The brown stretches from beneath my feet to horizons far, decorated only by dark smears and dead things. All the plants have been ripped free, leaving behind only dried roots and dusty rocks. I see myself in this stained dirt, forced to recover from something it never should have suffered.
Some people make a grand romance out of their scars. They view them as an ode to tribulation, a souvenir of survival. They bear them as a warning to foes and a testament to their resilience. Anything to draw meaning from suffering undeserved.
I have always hated mine. All they are to me is a reminder that it happened, and it changed me.
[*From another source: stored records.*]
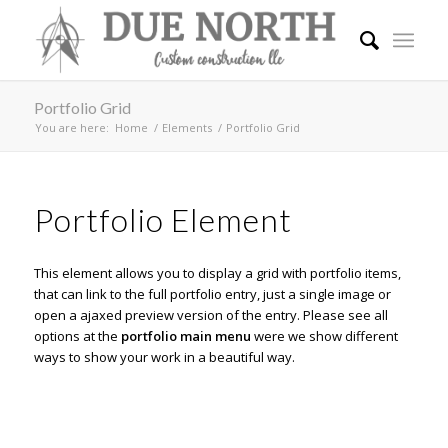
Portfolio Grid
You are here:
Home
/
Elements
/
Portfolio Grid
Portfolio Element
This element allows you to display a grid with portfolio items,
that can link to the full portfolio entry, just a single image or
open a ajaxed preview version of the entry. Please see all
options at the
portfolio main menu
were we show different
ways to show your work in a beautiful way.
Things will never be the same, and I am lesser for it.
Does losing hope still count as learning? Does succumbing to fury still count as feeling?
I know there is little value to bemoaning the obvious, to adding another sullen cry to the cacophony of empty noise, but still I paint these letters in the hope they can become something more. Is that not art, after all?
I step forward, and the stifling breeze covers my footprints immediately. The dead horizon has come no closer.
Our home never asked for us to choke its seas with plastic, fill its skies with smoke, and starve its people of hope. It never asked we tear the atom, ignite the nucleus, or poison the very fabric of carbon life with the sting of radiation.
It created us, and we repaid it the only way we knew how.
I take another step, ignoring the scratch in my throat and grit in my eyes.
To the dust we will return. It’s only a matter of time.
I never asked for my trauma, I never grew from my pain.
Like a plant starved of water, I never knew it could rain.
And so the drought spread, while all the seas rose,
In heated torment we fell into these throes,
Blindly, routinely, the same paths were taken,
So we could dance with the ghosts of the answers forsaken,
And when at last the sun dies with a shattering spark,
We’ll gladly fall into the gathering dark.